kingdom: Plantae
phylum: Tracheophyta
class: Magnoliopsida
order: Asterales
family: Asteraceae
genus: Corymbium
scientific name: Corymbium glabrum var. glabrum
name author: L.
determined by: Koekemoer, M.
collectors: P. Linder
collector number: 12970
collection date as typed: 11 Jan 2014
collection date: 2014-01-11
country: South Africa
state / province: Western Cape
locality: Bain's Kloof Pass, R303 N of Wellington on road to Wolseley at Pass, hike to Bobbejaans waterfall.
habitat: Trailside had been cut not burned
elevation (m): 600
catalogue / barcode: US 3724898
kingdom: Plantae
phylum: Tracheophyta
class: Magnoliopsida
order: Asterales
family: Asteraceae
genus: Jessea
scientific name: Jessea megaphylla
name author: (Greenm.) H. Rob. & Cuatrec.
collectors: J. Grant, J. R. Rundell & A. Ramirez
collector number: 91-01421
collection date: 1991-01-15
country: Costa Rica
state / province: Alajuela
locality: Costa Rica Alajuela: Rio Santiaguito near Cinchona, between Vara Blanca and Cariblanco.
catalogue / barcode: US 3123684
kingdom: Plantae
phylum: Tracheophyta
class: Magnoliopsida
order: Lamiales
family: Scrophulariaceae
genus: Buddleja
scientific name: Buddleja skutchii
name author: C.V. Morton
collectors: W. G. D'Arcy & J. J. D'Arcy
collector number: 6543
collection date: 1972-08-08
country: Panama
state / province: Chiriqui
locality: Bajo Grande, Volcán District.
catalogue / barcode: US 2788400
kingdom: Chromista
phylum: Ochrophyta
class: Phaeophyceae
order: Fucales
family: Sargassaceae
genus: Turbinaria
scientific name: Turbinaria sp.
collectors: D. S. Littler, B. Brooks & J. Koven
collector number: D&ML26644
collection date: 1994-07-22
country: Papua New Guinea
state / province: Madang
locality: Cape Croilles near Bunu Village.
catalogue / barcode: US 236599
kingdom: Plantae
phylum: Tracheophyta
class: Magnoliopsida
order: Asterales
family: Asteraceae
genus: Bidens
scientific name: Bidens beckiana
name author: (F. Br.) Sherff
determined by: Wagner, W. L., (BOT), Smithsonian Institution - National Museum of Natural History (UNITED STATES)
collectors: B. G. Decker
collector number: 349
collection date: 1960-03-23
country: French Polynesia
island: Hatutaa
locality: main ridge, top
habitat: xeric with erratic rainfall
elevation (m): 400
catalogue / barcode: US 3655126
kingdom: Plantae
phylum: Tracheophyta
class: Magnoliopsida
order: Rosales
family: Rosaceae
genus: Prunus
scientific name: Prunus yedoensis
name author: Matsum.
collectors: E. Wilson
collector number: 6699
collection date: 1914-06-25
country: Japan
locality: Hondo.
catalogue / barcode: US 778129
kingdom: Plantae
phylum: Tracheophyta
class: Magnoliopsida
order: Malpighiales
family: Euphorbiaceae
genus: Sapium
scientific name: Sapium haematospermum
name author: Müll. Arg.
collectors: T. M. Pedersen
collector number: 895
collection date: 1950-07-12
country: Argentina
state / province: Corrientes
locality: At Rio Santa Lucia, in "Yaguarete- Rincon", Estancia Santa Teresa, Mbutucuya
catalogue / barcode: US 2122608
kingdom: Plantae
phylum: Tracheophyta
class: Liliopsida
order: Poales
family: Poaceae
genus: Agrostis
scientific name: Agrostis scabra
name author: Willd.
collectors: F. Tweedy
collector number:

* * * * *

**WHAT IS REQUIRED:** Change each "catalogue / barcode" in the records to "catalog number" and keep everything else the same.

**REPLY TO THE EXERCISE:**
kingdom: Plantae
phylum: Tracheophyta
class: Magnoliopsida
order: Asterales
family: Asteraceae
genus: Corymbium
scientific name: Corymbium glabrum var. glabrum
name author: L.
determined by: Koekemoer, M.
collectors: P. Linder
collector number: 12970
collection date as typed: 11 Jan 2014
collection date: 2014-01-11
country: South Africa
state / province: Western Cape
locality: Bain's Kloof Pass, R303 N of Wellington on road to Wolseley at Pass, hike to Bobbejaans waterfall.
habitat: Trailside had been cut not burned
elevation (m): 600
catalog number: US 3724898
kingdom: Plantae
phylum: Tracheophyta
class: Magnoliopsida
order: Asterales
family: Asteraceae
genus: Jessea
scientific name: Jessea megaphylla
name author: (Greenm.) H. Rob. & Cuatrec.
collectors: J. Grant, J. R. Rundell & A. Ramirez
collector number: 91-01421
collection date: 1991-01-15
country: Costa Rica
state / province: Alajuela
locality: Costa Rica Alajuela: Rio Santiaguito near Cinchona, between Vara Blanca and Cariblanco.
catalog number: US 3123684
kingdom: Plantae
phylum: Tracheophyta
class: Magnoliopsida
order: Lamiales
family: Scrophulariaceae
genus: Buddleja
scientific name: Buddleja skutchii
name author: C.V. Morton
collectors: W. G. D'Arcy & J. J. D'Arcy
collector number: 6543
collection date: 1972-08-08
country: Panama
state / province: Chiriqui
locality: Bajo Grande, Volcán District.
catalog number: US 2788400
kingdom: Chromista
phylum: Ochrophyta
class: Phaeophyceae
order: Fucales
family: Sargassaceae
genus: Turbinaria
scientific name: Turbinaria sp.
collectors: D. S. Littler, B. Brooks & J. Koven
collector number: D&ML26644
collection date: 1994-07-22
country: Papua New Guinea
state / province: Madang
locality: Cape Croilles near Bunu Village.
catalog number: US 236599
kingdom: Plantae
phylum: Tracheophyta
class: Magnoliopsida
order: Asterales
family: Asteraceae
genus: Bidens
scientific name: Bidens beckiana
name author: (F. Br.) Sherff
determined by: Wagner, W. L., (BOT), Smithsonian Institution - National Museum of Natural History (UNITED STATES)
collectors: B. G. Decker
collector number: 349
collection date: 1960-03-23
country: French Polynesia
island: Hatutaa
locality: main ridge, top
habitat: xeric with erratic rainfall
elevation (m): 400
catalog number: US 3655126
kingdom: Plantae
phylum: Tracheophyta
class: Magnoliopsida
order: Rosales
family: Rosaceae
genus: Prunus
scientific name: Prunus yedoensis
name author: Matsum.
collectors: E. Wilson
collector number: 6699
collection date: 1914-06-25
country: Japan
locality: Hondo.
catalog number: US 778129
kingdom: Plantae
phylum: Tracheophyta
class: Magnoliopsida
order: Malpighiales
family: Euphorbiaceae
genus: Sapium
scientific name: Sapium haematospermum
name author: Müll. Arg.
collectors: T. M. Pedersen
collector number: 895
collection date: 1950-07-12
country: Argentina
state / province: Corrientes
locality: At Rio Santa Lucia, in "Yaguarete- Rincon", Estancia Santa Teresa, Mbutucuya
catalog number: US 2122608
kingdom: Plantae
phylum: Tracheophyta
class: Liliopsida
order: Poales
family: Poaceae
genus: Agrostis
scientific name: Agrostis scabra
name author: Willd.
collectors: F. Tweedy
collector number:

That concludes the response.